Correlating Palpable and Nonpalpable Masses on Mammography and Ultrasound
Box 4-5
American College of Radiology BI-RADS® Mass Reporting
BI-RADS®, Breast Imaging Reporting and Data System.
From American College of Radiology: ACR BI-RADS®—mammography, ed 4, In ACR Breast Imaging and Reporting and Data System, breast imaging atlas, Reston, VA, 2003, American College of Radiology.
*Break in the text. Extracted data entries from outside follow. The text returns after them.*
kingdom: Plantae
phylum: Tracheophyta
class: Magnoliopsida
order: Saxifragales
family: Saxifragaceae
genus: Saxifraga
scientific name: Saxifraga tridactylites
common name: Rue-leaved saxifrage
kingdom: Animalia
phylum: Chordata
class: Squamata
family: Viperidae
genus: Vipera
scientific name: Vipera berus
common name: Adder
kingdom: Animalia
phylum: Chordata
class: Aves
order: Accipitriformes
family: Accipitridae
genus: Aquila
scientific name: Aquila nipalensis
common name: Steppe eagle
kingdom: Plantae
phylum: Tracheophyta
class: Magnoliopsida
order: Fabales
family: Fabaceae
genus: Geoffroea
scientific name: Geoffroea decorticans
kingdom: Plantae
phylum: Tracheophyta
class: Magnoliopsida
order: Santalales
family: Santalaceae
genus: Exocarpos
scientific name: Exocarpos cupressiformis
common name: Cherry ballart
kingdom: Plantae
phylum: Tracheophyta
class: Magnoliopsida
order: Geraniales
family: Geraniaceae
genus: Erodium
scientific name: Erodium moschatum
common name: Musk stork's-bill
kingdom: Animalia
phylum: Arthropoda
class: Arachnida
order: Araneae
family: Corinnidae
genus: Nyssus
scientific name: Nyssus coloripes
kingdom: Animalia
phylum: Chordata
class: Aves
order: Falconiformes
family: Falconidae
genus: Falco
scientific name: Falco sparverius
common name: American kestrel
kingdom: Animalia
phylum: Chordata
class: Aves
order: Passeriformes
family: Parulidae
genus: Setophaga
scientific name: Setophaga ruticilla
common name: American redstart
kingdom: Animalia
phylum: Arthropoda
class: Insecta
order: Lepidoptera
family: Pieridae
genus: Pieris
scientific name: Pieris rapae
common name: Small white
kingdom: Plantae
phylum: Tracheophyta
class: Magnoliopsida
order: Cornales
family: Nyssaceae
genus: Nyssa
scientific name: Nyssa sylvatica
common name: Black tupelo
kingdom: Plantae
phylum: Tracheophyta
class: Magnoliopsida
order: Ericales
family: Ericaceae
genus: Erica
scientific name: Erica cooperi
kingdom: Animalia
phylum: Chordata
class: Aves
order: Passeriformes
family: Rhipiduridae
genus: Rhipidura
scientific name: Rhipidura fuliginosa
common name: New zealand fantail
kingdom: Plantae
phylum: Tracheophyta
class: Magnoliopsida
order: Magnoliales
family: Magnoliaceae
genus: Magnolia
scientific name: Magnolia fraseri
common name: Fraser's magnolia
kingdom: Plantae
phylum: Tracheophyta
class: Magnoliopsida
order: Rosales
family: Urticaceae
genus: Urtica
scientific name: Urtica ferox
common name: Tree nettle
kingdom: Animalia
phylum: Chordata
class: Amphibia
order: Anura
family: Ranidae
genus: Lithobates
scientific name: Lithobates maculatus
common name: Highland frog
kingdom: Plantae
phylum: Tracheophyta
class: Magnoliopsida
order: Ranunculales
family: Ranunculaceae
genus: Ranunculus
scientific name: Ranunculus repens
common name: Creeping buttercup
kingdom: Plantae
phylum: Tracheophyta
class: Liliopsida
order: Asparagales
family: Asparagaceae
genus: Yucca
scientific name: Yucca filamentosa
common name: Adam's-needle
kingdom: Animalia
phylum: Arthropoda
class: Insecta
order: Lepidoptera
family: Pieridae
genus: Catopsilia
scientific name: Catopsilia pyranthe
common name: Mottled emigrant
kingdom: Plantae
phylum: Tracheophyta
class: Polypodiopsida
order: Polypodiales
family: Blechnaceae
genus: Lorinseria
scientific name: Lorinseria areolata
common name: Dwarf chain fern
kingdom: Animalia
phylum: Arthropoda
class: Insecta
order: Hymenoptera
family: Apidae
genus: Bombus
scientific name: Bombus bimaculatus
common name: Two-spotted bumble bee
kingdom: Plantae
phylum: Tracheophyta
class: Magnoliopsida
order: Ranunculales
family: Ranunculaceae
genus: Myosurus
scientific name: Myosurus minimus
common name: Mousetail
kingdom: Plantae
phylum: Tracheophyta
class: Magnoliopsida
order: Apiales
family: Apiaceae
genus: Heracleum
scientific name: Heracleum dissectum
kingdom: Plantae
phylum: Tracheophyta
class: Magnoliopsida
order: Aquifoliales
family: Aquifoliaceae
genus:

Masses with Spiculated Borders and Sclerosing Features (Box 4-6)
Cancer
Invasive Lobular Carcinoma
Invasive lobular carcinoma (ILC) is most commonly seen as an equal- or high-density noncalcified mass, occasionally showing spiculations or ill-defined borders. ILC has a higher rate of bilaterality and multifocality than does invasive ductal cancer. ILC accounts for less than 10% of all invasive cancers, but historically is the most difficult breast cancer to see on mammograms (Box 4-7). ILC is the cancer that gives radiologists a bad name because it can be missed by mammography, at a rate reported by Brem and colleagues to be as high as 21%. This failure can be partly explained by the growth pattern of the carcinoma. Classically, ILC grows in single lines of tumor cells infiltrating the surrounding glandular tissue and may not produce a mass, making it difficult to see by mammography and difficult to feel by physical examination. ILC usually does not contain microcalcifications. It infiltrates the breast, is often seen on only one view, and may cause subtle distortion of the surrounding glandular tissue. When actually seen on the mammogram, ILC masses are often of equal or higher density than fibroglandular tissue and are seen because of the mass itself or its effect on surrounding tissue, such as architectural distortion and straightening of Cooper ligaments. As with any mass, distortion and tenting of glandular tissue caused by ILC are most easily seen in locations where Cooper ligaments extend out into surrounding fat, such as in the retroglandular fat or along the edge of the normal, scalloped fibroglandular tissue (Fig. 4-5).
Postbiopsy Scar
The scar is not of concern for cancer if it occupies a surgical site (Box 4-8). To distinguish postbiopsy scars from cancer, the radiologist looks at the previous biopsy locations on the breast history form and reviews older films to see if the “scar” is at the same location. Some facilities place a radiopaque linear metallic scar marker on the patient’s skin scar to show the location on the mammogram (Fig. 4-7A to D). The metallic linear scar marker should be on top of the “scar” (see Fig. 4-7E and F). If the “scar” does not correspond to a postbiopsy site, it is not a scar. Because spiculated masses may represent cancer, they should be considered suspicious and should undergo biopsy.
Radial Scar
On mammography, a radial scar appears as a spiculated mass with either a dark or white central area that may or may not have associated microcalcifications (Fig. 4-9). It is a myth that radial scars have dark centers in the mass on mammography (Fig. 4-10) and can be distinguished from breast cancers, which have white-centered masses. Scientific studies have shown that radial scars and breast cancer can both have either white or dark centers on mammograms. This means that all spiculated masses not representing a postbiopsy scar should be sampled histologically (Box 4-9). On ultrasound, a radial scar is a hypoechoic mass, with or without acoustic shadowing.